Extract provided
Content starts

Synthesis, characterization, X-ray structure and in vitro antimycobacterial and antitumoral activities of Ru(II) phosphine/diimine complexes containing the “SpymMe 2” ligand, SpymMe 2 = 4,6-dimethyl-2-mercaptopyrimidine

Abstract

The reaction of cis-[RuCl 2(dppb)(N–N)], dppb = 1,4-bis(diphenylphosphino)butane, complexes with the ligand HSpymMe 2, 4,6-dimethyl-2-mercaptopyrimidine, yielded the cationic complexes [Ru(SpymMe 2)(dppb)(N–N)]PF 6, N–N = bipy ( 1) and Me-bipy ( 2), bipy = 2,2′-bipyridine and Me-bipy = 4,4′-dimethyl-2,2′-bipyridine, which were characterized by spectroscopic and electrochemical techniques and X-ray crystallography and elemental analysis. Additionally, preliminary in vitro tests for antimycobacterial activity against Mycobacterium tuberculosis H37Rv ATCC 27264 and antitumor activity against the MDA-MB-231 human breast tumor cell line were carried out on the new complexes and also on the precursors cis-[RuCl 2(dppb)(N–N)], N–N = bipy ( 3) and Me-bipy ( 4) and the free ligands dppb, bipy, Me-bipy and SpymMe 2. The minimal inhibitory concentration (MIC) of compounds needed to kill 90% of mycobacterial cells and the IC 50 values for the antitumor activity were determined. Compounds 1– 4 exhibited good in vitro activity against M. tuberculosis, with MIC values ranging between 0.78 and 6.25 μg/mL, compared to the free ligands (MIC of 25 to >50 μg/mL) and the drugs used to treat tuberculosis. Complexes 1 and 2 also showed promising antitumor activity, with IC 50 values of 0.46 ± 0.02 and 0.43 ± 0.08 μM, respectively, against MDA-MB-231 breast tumor cells.

Content ends

Directions
In the abstract, what range of MIC values did compounds 1–4 show against M. tuberculosis?

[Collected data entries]
Content starts

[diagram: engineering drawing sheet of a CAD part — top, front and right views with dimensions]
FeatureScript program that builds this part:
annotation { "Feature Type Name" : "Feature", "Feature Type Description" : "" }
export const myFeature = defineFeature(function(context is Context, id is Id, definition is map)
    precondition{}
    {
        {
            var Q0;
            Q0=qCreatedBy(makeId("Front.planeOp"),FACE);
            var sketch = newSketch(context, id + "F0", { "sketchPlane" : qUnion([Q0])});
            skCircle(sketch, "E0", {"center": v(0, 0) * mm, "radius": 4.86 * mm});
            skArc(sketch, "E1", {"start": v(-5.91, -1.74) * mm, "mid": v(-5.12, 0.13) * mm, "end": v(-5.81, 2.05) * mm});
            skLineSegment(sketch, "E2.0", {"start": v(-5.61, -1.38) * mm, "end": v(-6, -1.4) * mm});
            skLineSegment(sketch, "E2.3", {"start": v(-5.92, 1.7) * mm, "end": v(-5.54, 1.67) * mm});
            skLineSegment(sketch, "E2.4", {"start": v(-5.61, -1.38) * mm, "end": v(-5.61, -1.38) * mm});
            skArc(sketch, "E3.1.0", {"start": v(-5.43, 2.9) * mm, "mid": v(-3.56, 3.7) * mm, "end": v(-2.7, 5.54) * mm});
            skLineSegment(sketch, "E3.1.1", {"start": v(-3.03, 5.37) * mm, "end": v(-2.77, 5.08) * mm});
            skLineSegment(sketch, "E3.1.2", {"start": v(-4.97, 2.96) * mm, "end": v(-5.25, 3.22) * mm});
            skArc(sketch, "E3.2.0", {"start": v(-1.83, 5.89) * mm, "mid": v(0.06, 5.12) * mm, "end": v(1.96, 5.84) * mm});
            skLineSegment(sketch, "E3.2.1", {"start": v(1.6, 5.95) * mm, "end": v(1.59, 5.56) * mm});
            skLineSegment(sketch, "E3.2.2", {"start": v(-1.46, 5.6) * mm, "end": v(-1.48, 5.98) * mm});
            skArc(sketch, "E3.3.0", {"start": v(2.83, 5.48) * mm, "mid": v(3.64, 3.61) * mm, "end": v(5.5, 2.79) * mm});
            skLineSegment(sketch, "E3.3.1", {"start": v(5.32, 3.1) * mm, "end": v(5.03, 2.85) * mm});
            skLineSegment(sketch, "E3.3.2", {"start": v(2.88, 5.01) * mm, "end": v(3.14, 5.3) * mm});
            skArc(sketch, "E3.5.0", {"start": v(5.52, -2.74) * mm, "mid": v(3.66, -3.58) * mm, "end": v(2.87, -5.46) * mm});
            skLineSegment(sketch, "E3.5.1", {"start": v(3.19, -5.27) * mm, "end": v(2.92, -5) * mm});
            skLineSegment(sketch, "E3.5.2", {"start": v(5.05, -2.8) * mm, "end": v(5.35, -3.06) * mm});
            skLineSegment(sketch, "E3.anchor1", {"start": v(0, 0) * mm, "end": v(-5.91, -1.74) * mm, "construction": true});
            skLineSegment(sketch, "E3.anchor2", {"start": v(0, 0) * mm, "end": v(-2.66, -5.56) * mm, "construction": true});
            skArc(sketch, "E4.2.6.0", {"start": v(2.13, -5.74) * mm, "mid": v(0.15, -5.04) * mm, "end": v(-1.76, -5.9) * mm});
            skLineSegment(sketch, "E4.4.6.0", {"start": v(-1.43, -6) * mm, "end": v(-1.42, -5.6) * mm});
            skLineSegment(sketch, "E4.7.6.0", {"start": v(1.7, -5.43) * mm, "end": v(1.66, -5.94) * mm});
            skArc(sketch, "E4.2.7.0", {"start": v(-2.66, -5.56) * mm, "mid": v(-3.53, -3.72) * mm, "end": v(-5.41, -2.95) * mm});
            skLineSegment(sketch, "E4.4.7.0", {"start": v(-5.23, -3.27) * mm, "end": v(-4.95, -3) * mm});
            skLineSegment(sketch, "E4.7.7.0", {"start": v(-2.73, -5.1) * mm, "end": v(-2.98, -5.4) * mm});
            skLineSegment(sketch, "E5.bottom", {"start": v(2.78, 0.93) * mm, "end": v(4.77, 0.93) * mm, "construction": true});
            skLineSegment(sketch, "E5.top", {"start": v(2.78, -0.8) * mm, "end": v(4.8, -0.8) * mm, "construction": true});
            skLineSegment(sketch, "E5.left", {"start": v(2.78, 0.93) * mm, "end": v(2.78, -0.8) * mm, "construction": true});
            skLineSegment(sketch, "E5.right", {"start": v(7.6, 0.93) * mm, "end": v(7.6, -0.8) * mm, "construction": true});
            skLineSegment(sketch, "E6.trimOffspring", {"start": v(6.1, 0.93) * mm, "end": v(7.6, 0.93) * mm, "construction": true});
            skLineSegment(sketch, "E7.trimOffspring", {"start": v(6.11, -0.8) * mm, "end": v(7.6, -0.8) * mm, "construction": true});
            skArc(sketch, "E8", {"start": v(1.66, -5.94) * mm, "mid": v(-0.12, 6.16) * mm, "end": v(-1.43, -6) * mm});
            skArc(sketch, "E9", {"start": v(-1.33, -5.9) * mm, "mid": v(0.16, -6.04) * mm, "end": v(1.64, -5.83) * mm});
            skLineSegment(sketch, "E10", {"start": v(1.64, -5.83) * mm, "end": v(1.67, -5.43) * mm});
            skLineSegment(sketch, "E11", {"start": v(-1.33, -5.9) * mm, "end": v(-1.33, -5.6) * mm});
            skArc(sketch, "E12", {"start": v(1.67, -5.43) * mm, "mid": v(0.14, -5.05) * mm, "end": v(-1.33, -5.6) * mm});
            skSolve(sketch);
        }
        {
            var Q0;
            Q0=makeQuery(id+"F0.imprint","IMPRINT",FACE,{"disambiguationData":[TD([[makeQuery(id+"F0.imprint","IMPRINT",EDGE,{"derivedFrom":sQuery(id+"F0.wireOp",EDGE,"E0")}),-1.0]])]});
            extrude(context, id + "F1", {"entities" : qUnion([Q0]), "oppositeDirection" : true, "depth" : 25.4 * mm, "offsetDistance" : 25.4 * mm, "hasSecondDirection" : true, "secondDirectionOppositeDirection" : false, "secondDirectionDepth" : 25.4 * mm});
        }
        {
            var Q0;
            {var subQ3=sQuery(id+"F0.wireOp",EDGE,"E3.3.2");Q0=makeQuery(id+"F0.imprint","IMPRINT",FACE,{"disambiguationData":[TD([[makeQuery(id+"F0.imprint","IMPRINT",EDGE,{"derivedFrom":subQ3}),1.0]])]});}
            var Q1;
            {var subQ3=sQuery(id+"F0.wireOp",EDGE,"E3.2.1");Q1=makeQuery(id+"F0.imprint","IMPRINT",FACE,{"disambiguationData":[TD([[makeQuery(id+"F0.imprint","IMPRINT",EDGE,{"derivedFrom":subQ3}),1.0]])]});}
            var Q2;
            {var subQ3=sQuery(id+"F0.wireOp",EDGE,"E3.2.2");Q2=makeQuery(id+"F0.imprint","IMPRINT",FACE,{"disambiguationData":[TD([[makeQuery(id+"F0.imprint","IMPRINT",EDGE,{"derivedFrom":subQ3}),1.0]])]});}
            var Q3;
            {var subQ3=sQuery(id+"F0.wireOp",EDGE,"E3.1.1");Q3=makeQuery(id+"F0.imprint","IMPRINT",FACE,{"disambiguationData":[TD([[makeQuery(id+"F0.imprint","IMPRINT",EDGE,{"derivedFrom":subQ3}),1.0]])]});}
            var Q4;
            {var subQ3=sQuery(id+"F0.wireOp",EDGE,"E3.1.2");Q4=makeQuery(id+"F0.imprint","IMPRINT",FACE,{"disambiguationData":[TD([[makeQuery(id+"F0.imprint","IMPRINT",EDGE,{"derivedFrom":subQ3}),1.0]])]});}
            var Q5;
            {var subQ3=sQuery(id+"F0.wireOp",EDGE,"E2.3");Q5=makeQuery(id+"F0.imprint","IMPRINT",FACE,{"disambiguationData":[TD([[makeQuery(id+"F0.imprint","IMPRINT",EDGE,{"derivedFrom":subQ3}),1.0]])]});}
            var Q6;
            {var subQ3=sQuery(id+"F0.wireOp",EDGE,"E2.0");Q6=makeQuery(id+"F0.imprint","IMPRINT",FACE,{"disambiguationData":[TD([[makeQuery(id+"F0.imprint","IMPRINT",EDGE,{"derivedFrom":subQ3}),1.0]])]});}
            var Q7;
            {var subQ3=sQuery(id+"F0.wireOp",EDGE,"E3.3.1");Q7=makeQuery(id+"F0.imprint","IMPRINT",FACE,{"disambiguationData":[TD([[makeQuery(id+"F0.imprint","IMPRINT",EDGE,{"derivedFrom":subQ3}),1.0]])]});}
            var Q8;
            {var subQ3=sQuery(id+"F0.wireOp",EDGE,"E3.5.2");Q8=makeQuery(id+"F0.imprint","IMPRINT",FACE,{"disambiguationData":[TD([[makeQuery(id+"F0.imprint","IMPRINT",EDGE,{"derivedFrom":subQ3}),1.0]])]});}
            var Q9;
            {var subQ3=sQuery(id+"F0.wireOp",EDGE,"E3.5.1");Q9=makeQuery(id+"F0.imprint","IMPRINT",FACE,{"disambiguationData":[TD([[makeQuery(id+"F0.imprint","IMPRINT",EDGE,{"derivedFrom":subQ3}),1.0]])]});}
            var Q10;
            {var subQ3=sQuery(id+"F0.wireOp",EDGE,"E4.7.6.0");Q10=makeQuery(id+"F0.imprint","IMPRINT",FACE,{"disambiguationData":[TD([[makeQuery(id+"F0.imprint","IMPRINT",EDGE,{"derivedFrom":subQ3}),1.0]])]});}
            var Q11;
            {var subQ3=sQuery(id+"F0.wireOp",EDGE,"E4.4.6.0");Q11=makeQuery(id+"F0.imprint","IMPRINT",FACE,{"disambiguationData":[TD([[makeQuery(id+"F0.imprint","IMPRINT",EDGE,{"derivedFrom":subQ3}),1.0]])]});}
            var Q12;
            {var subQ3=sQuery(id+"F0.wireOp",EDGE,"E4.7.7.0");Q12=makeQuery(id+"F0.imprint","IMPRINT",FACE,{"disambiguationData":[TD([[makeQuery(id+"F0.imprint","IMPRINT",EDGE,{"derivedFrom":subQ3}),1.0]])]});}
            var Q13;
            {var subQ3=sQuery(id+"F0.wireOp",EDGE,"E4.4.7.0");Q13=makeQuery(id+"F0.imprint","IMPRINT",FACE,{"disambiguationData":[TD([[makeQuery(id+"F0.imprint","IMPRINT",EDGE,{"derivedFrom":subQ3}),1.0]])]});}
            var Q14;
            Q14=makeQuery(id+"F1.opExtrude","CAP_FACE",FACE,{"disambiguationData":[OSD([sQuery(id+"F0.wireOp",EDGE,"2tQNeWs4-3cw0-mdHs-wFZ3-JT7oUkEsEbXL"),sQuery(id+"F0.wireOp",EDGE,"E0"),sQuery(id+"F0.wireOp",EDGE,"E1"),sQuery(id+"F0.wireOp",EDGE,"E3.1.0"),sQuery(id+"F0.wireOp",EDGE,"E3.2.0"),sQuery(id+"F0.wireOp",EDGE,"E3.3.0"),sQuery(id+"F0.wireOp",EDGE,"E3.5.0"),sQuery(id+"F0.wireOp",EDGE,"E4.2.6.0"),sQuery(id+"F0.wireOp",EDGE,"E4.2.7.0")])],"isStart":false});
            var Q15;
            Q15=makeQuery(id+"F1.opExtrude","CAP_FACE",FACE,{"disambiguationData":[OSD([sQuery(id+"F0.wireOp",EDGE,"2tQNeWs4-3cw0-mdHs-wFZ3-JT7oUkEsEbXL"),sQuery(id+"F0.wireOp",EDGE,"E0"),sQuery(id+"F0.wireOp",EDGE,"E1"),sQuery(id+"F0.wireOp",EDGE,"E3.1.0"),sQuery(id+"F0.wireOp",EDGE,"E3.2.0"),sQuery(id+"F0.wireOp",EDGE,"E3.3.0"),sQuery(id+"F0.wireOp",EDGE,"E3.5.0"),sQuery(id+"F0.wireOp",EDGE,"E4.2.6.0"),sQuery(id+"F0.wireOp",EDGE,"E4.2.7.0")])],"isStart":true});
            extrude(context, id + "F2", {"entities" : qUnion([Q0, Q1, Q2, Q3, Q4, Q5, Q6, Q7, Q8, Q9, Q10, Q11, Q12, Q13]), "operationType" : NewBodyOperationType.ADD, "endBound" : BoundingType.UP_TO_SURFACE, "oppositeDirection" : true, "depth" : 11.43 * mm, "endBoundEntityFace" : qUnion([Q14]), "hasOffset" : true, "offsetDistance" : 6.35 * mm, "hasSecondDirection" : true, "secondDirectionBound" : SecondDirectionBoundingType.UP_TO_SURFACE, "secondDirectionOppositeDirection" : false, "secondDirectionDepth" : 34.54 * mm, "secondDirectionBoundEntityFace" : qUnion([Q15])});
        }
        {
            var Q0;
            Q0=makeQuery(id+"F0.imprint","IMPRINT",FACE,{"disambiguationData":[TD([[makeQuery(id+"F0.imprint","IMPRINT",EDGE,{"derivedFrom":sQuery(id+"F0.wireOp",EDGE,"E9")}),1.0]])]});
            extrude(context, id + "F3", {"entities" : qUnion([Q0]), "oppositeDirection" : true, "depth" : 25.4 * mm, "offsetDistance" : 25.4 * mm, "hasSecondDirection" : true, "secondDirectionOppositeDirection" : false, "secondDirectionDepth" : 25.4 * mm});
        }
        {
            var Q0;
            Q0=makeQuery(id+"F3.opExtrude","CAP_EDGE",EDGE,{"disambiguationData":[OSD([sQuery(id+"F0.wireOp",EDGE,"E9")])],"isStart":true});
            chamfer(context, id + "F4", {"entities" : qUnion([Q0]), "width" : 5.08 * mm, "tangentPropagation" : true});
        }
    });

Content ends

Output below
Between 0.78 and 6.25 μg/mL.